Os seus olhares se cruzaram. E essa cicatriz na testa? Um tio é que me bateu. Depois de eu lhe atender não queria mi pagar. Eu lhe segui até no carro. E te deu o dinheiro? Não, mas também lhe deixei estrago! Que estrago? Quando ele tentou fugir, eu queria abrir a porta. Ele começou a ofender a minha mãe, eu entrei na janela e lhe segurei no pescoço e começamos a lutar. Na atrapalhação o carro acelerou e foi bater numa pedra. Aonde é que foi isso? Na Ilha…O carro partiu o vidro e começou a sair água quente. Que tipo de carro era? Era preto, desse tipo dos boss. E ele? Heheheheh! Deixou o carro na estrada, só tirou a pasta dele e a chapa de matrícula, depois se meteu na floresta da Ilha. Bem feito! Ele pensa que nós não sofremos! Nosso serviço é chofrimento! Depois há com cada cliente!... E ainda temos de pagar a casa de processo! Com essa doença que anda aí, tamos mal!... E descarregou todo desgosto que carregava num suspiro. É a vida!...

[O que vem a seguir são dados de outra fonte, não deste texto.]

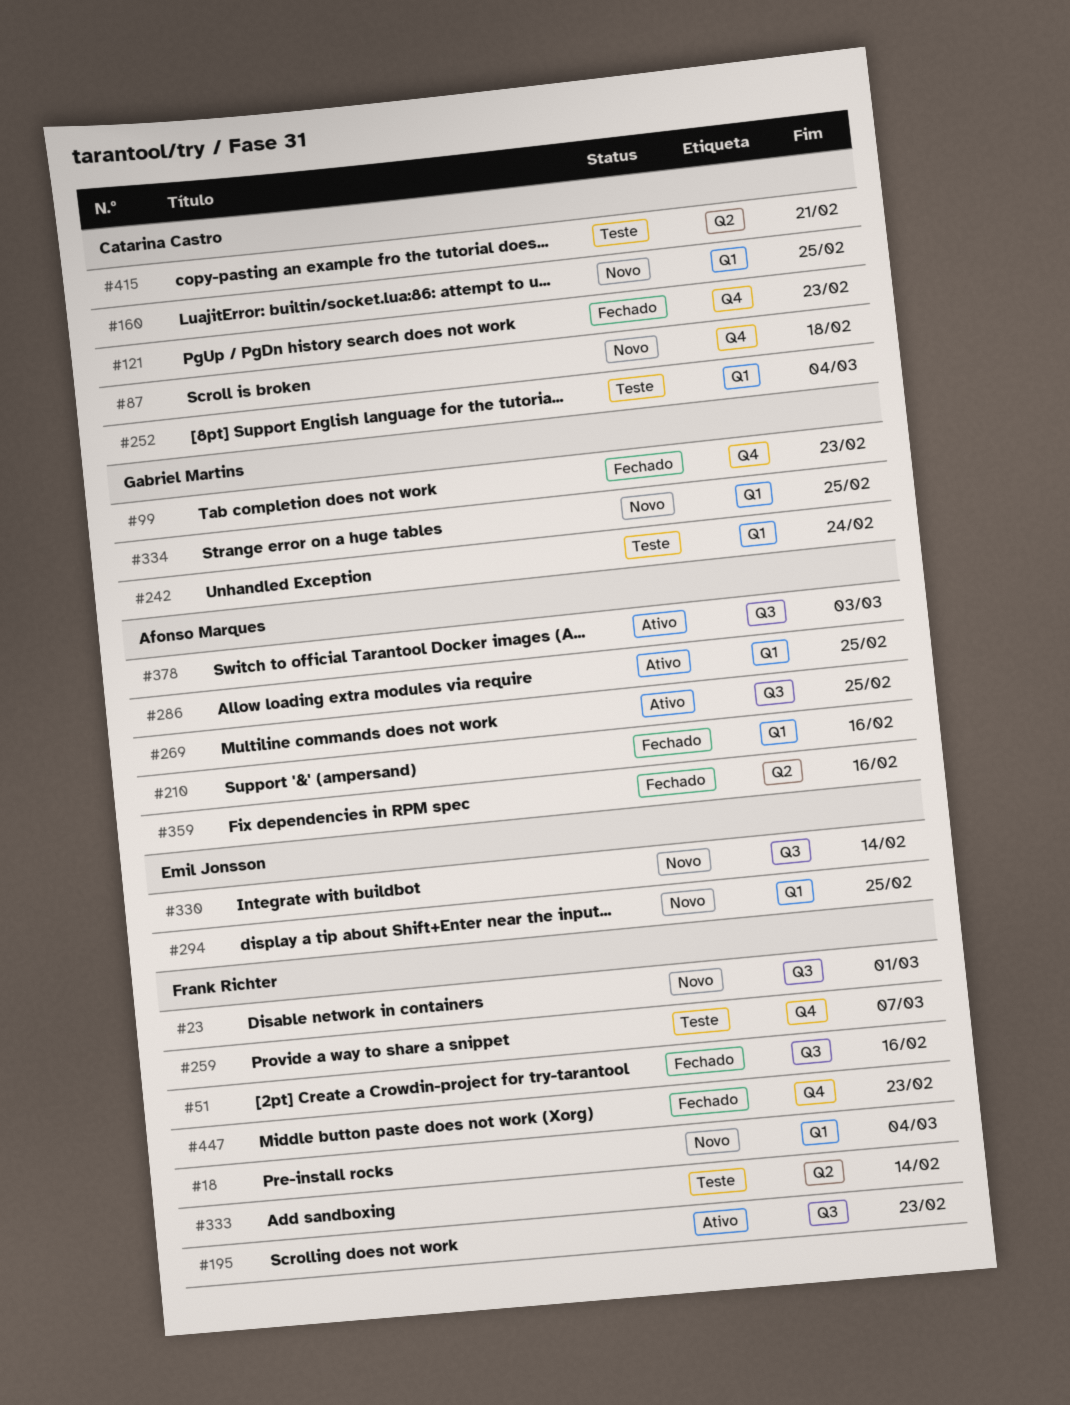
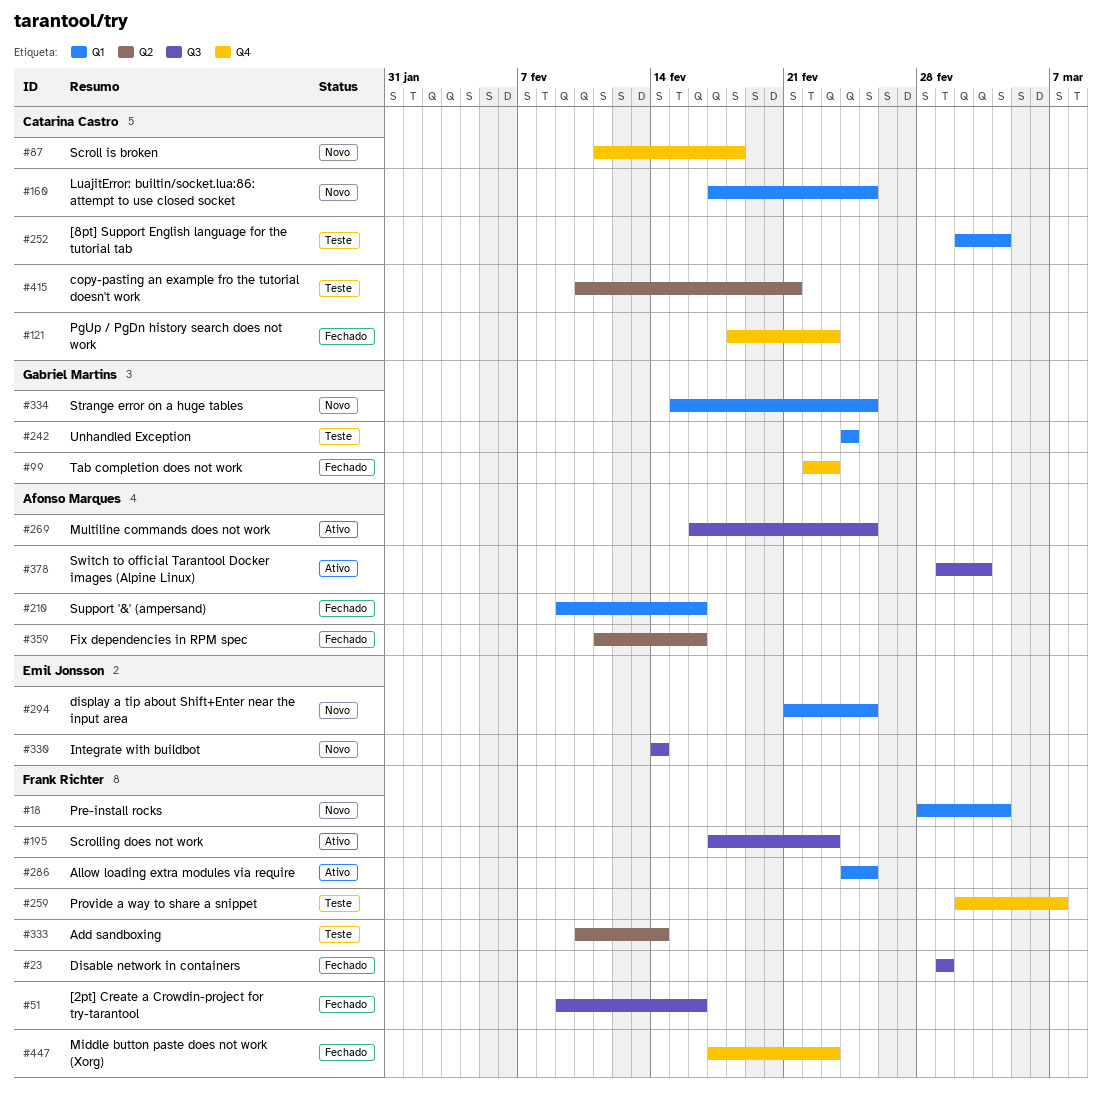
#23, status: Novo -> Fechado
#286, owner: Afonso Marques -> Frank Richter

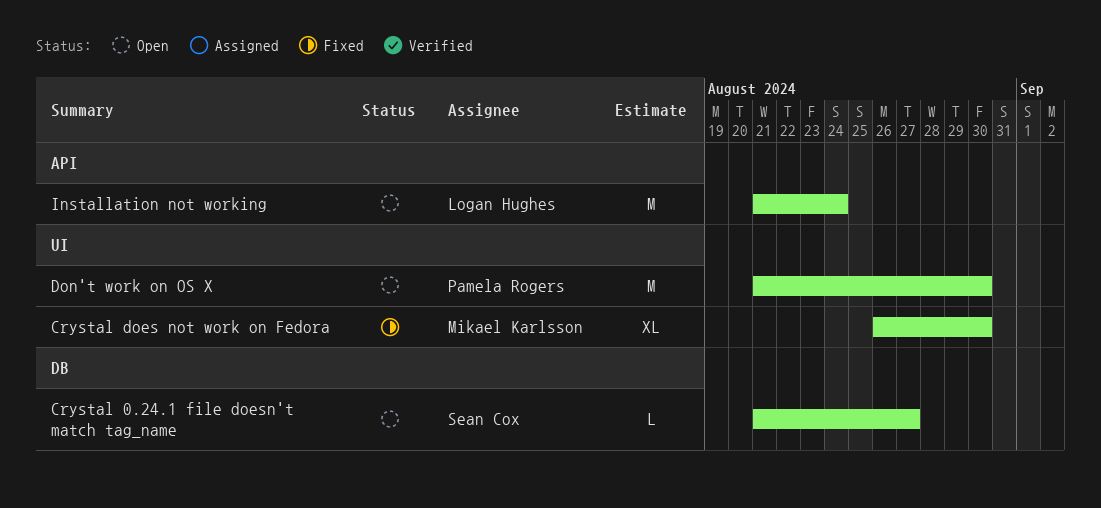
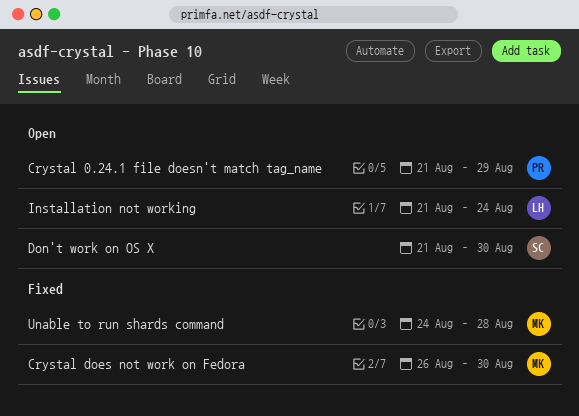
Crystal 0.24.1 file doesn't match tag_name, owner: Sean Cox -> Pamela Rogers
Crystal 0.24.1 file doesn't match tag_name, due: Aug 27 -> Aug 29
Don't work on OS X, owner: Pamela Rogers -> Sean Cox
Unable to run shards command: none -> present

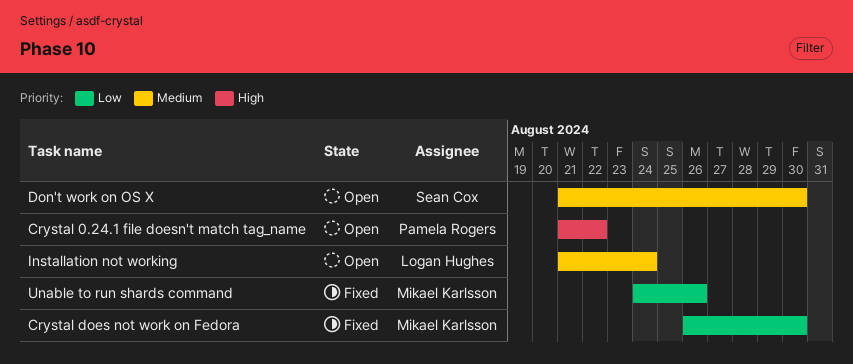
Crystal 0.24.1 file doesn't match tag_name, due: Aug 29 -> Aug 22
Unable to run shards command, due: Aug 28 -> Aug 26

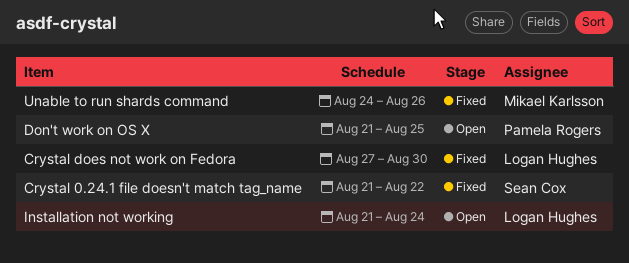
Crystal 0.24.1 file doesn't match tag_name, status: Open -> Fixed
Crystal 0.24.1 file doesn't match tag_name, owner: Pamela Rogers -> Sean Cox
Crystal does not work on Fedora, owner: Mikael Karlsson -> Logan Hughes
Crystal does not work on Fedora, start: Aug 26 -> Aug 27
Don't work on OS X, owner: Sean Cox -> Pamela Rogers
Don't work on OS X, due: Aug 30 -> Aug 25

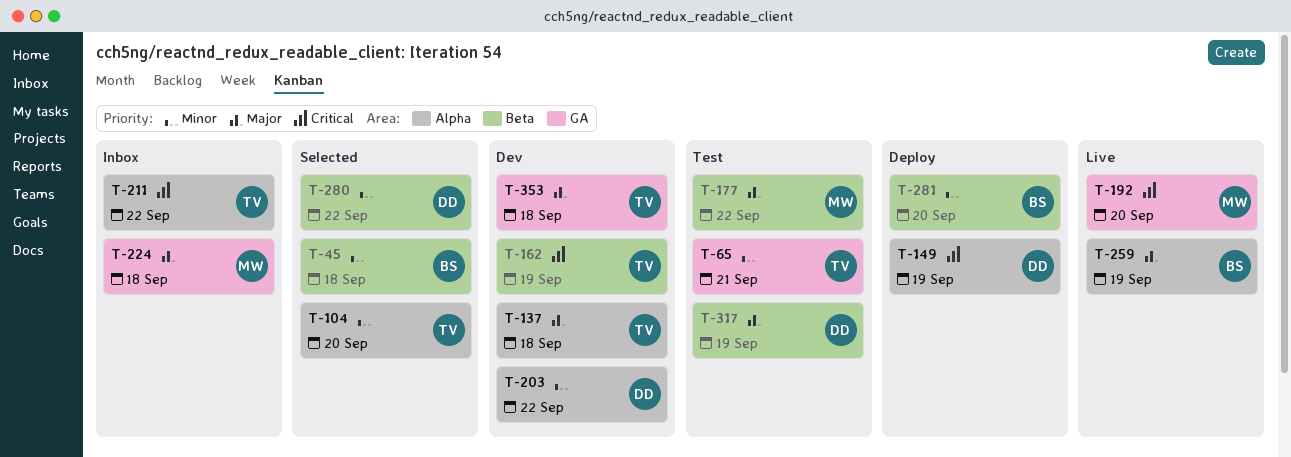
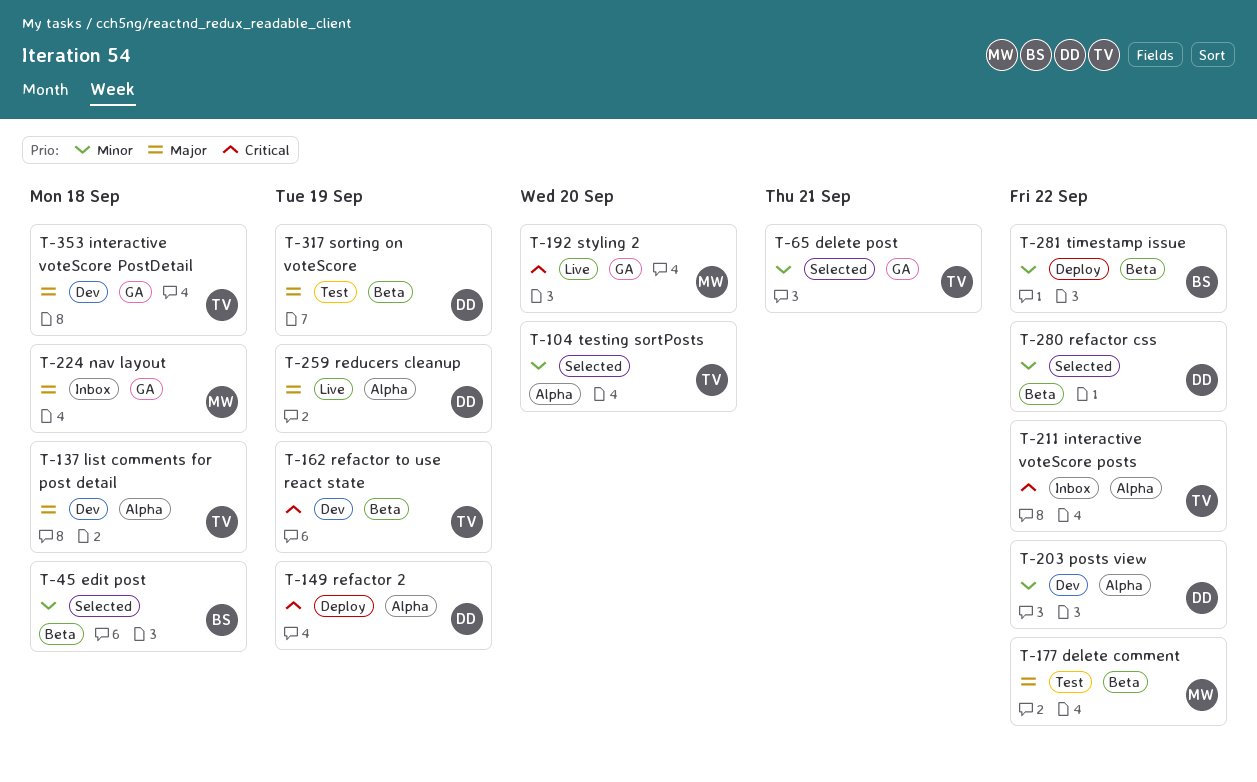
T-65, status: Test -> Selected
T-259, owner: BS -> DD
T-281, due: Sep 20 -> Sep 22

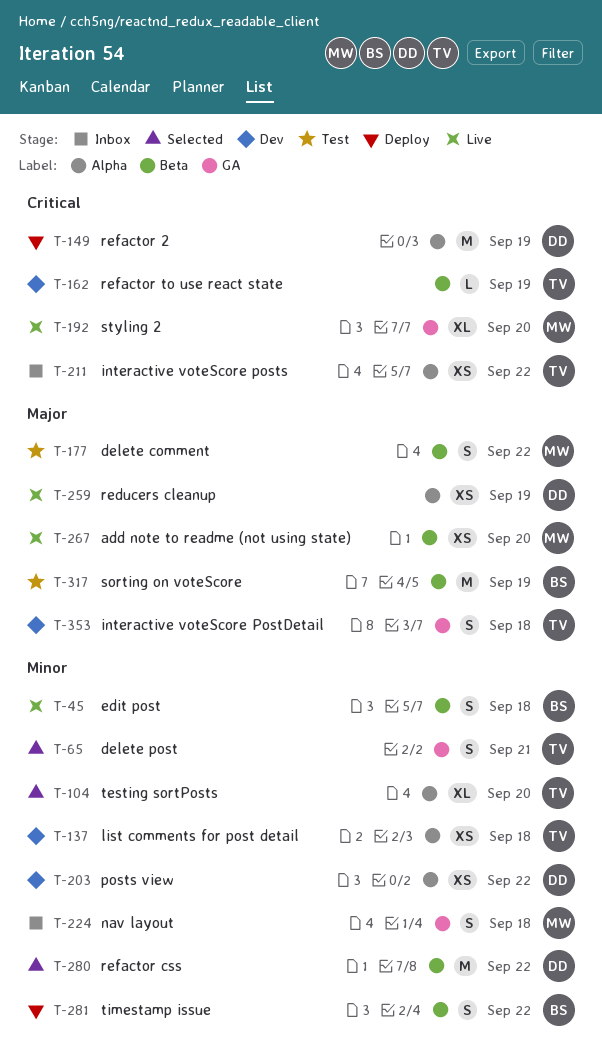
T-45, status: Selected -> Live
T-137, priority: Major -> Minor
T-224, priority: Major -> Minor
T-267: none -> present
T-317, owner: DD -> BS

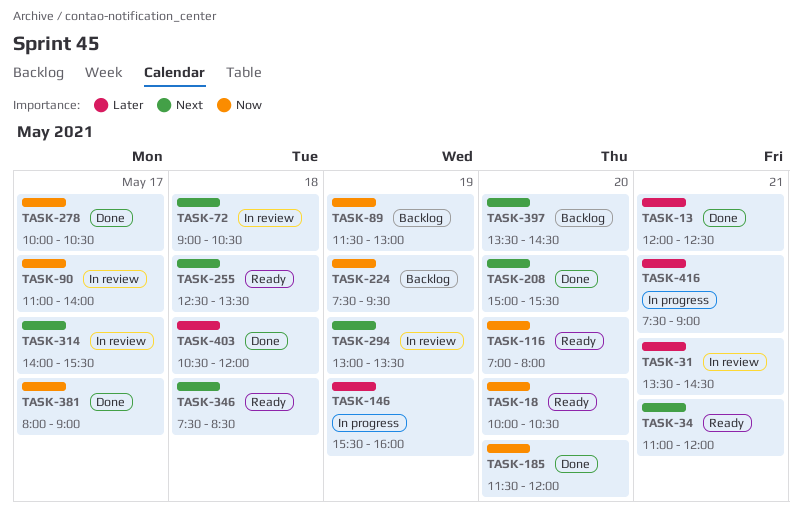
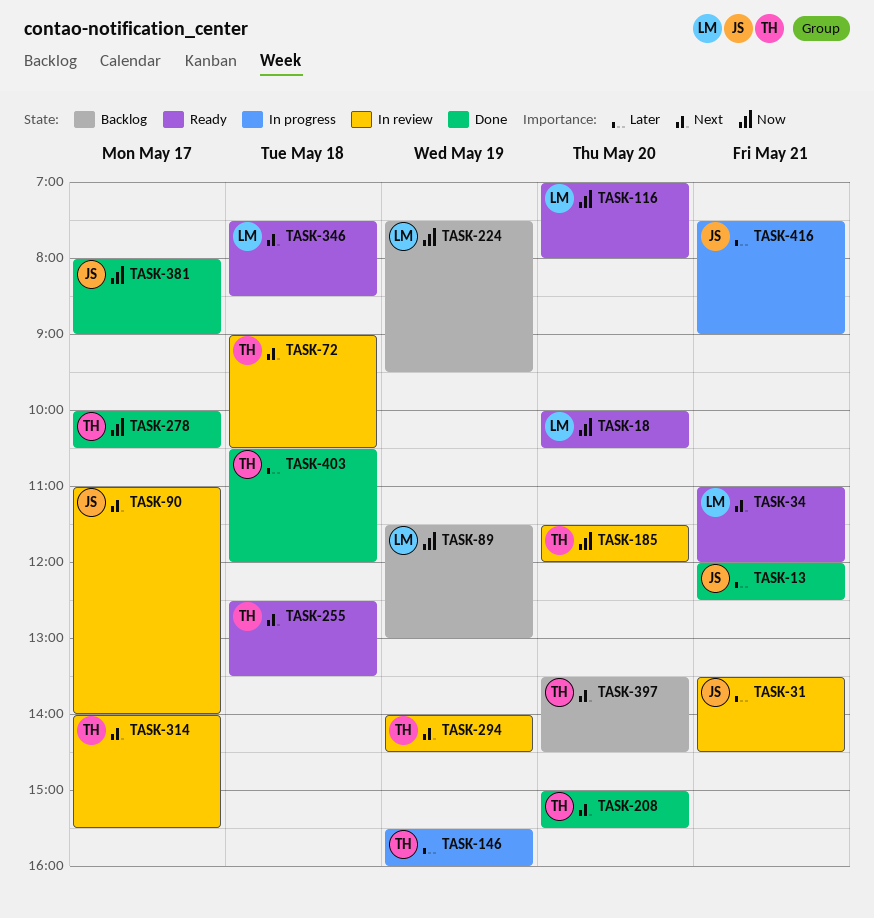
TASK-90, priority: Now -> Next
TASK-185, status: Done -> In review
TASK-294, begins: 13:00 -> 14:00
TASK-294, ends: 13:30 -> 14:30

Já perto da Assembleia Nacional, Miquilina perguntou, enquanto se preparava para levantar-se. Gostei muito do tio, tens um sotaque tipo brasileiro. E o tio faz mesmo o quê? Sou desempregado. Hum, mata cassumuna? Afinal era só lata! Com essa roupa, eu já pensei m’bora …! Mas kunanga, não acredito ou és da investigação ou da Igreja Universal?!... Kunanga de primeira!

No Cine 1º de Maio, desceu e num salto desapareceu na multidão de passageiros que desembarcava. Wandalika também desceu do autocarro e, ao caminhar em direcção à Mutamba, lembrou-se do cheiro exalado pelo corpo de Miquilina. Era do perfume barato comprado no mercado Roque Santeiro, adicionado ao cheiro de noites partilhadas na busca de prazeres carnais. Suspirou pensativo. É a vida!

As tentativas de rever a Miquilina foram infrutíferas. Então desacelerou o passo e indolente prosseguiu a marcha sem pressa como se não quisesse chegar ao destino. Estava desempregado e até já chegou a pensar no suicídio, mas o drama de Miquilina impressionava-o. Afinal há gente que está pior do que eu! Quis ir saber do seu curriculum, mas desistiu. Se estivessem interessados o chamariam! Aliás, no dia do contacto a funcionária já o havia alertado. Há poucas hipóteses, pois o Gabinete de Comunicação está em reestruturação. São sempre assim!

Passou atrás do Cine Teatro Nacional e ao tentar atravessar a Rua de Portugal quase foi atropelado por um táxi. Correu, mas ainda foi a tempo de ouvir os palavrões do condutor. Não ligou. Querem me matar aqui! Nem pensar! Malandros!

Incrivelmente mais animado, acelerou o passo e entrou num bar para urinar. Naquela hora, trabalhadores e vagabundos confundiam-se no cenário. Pediu um cigarro e um fino, enquanto bebia reflectia sobre a sua vida. Pediu mais outro e os restantes ficaram por conta de um amigo de ocasião. Ao sabor do diálogo e da cerveja, não viu o tempo passar.

Às 15 horas, agradeceu a gentileza do amigo e encaminhou-se até a Marginal de Luanda. No calçadão, não acreditou nos seus olhos. Como a Marginal está bonita! E ao sabor da tarde, deixou os seus pensamentos a flutuar nas águas da Baía.